I'm working on a utility class to store arbitrary binary in sortable, indexable 
Strings, so that CollationKeys can be stored in the index.  IMHO, though, this 
issue should still go forward.

bq. One more question, and it probably shows my lack of knowledge here, but 
would it be possible to enumerate the various codepoints where there are 
problems and just handle these separately, somehow? Basically, how pervasive is 
the problem? Would we perhaps be better off having a check to see if one of 
these bad codepoints falls in the range of lower/upper and then handle it 
separately?

Languages, in some cases using the same character repertoire, define different 
orderings.  Also, I believe some orderings are context dependent - you can't 
always compare character by character.   So adding this stuff to Lucene would 
be to duplicate a lot of the stuff that's already done in the Collator.

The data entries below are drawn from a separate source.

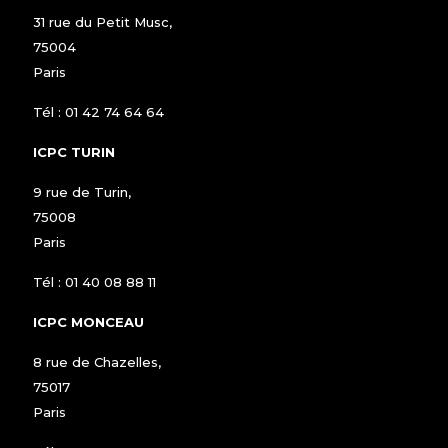
31 rue du Petit Musc,
75004
Paris
Tél :
01 42 74 64 64
ICPC TURIN
9 rue de Turin,
75008
Paris
Tél :
01 40 08 88 11
ICPC MONCEAU
8 rue de Chazelles,
75017
Paris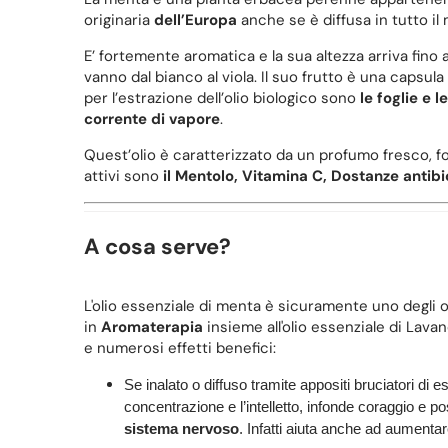
originaria
dell’Europa
anche se è diffusa in tutto i
E’ fortemente aromatica e la sua altezza arriva fino 
vanno dal bianco al viola. Il suo frutto è una capsul
per l’estrazione dell’olio biologico sono
le foglie e l
corrente di vapore
.
Quest’olio è caratterizzato da un profumo fresco, f
attivi sono
il Mentolo, V
itamina C, Dostanze antibi
A cosa serve?
L'olio essenziale di menta è sicuramente uno degli ol
in
Aromaterapia
insieme all'olio essenziale di Lavan
e numerosi effetti benefici:
Se inalato o diffuso tramite appositi bruciatori di
concentrazione e l’intelletto, infonde coraggio e po
sistema nervoso
. Infatti aiuta anche ad aumenta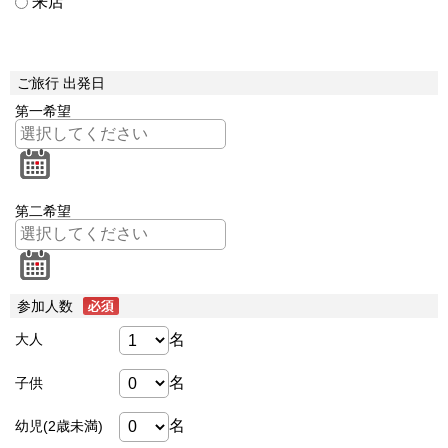
来店
ご旅行 出発日
第一希望
第二希望
参加人数
名
大人
名
子供
名
幼児(2歳未満)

> RangeQuery and RangeFilter should use collation to check for range inclusion
> ----------------------------------------------------------------------------
>
>                 Key: LUCENE-1279
>                 URL: https://issues.apache.org/jira/browse/LUCENE-1279
>             Project: Lucene - Java
>          Issue Type: Improvement
>          Components: Search
>    Affects Versions: 2.3.1
>            Reporter: Steven Rowe
>            Assignee: Grant Ingersoll
>            Priority: Minor
>             Fix For: 2.4
>
>         Attachments: LUCENE-1279.patch, LUCENE-1279.patch, LUCENE-1279.patch, 
> LUCENE-1279.patch
>
>
> See [this java-user 
> discussion|http://www.nabble.com/lucene-farsi-problem-td16977096.html] of 
> problems caused by Unicode code-point comparison, instead of collation, in 
> RangeQuery.
> RangeQuery could take in a Locale via a setter, which could be used with a 
> java.text.Collator and/or CollationKey's, to handle ranges for languages 
> which have alphabet orderings different from those in Unicode.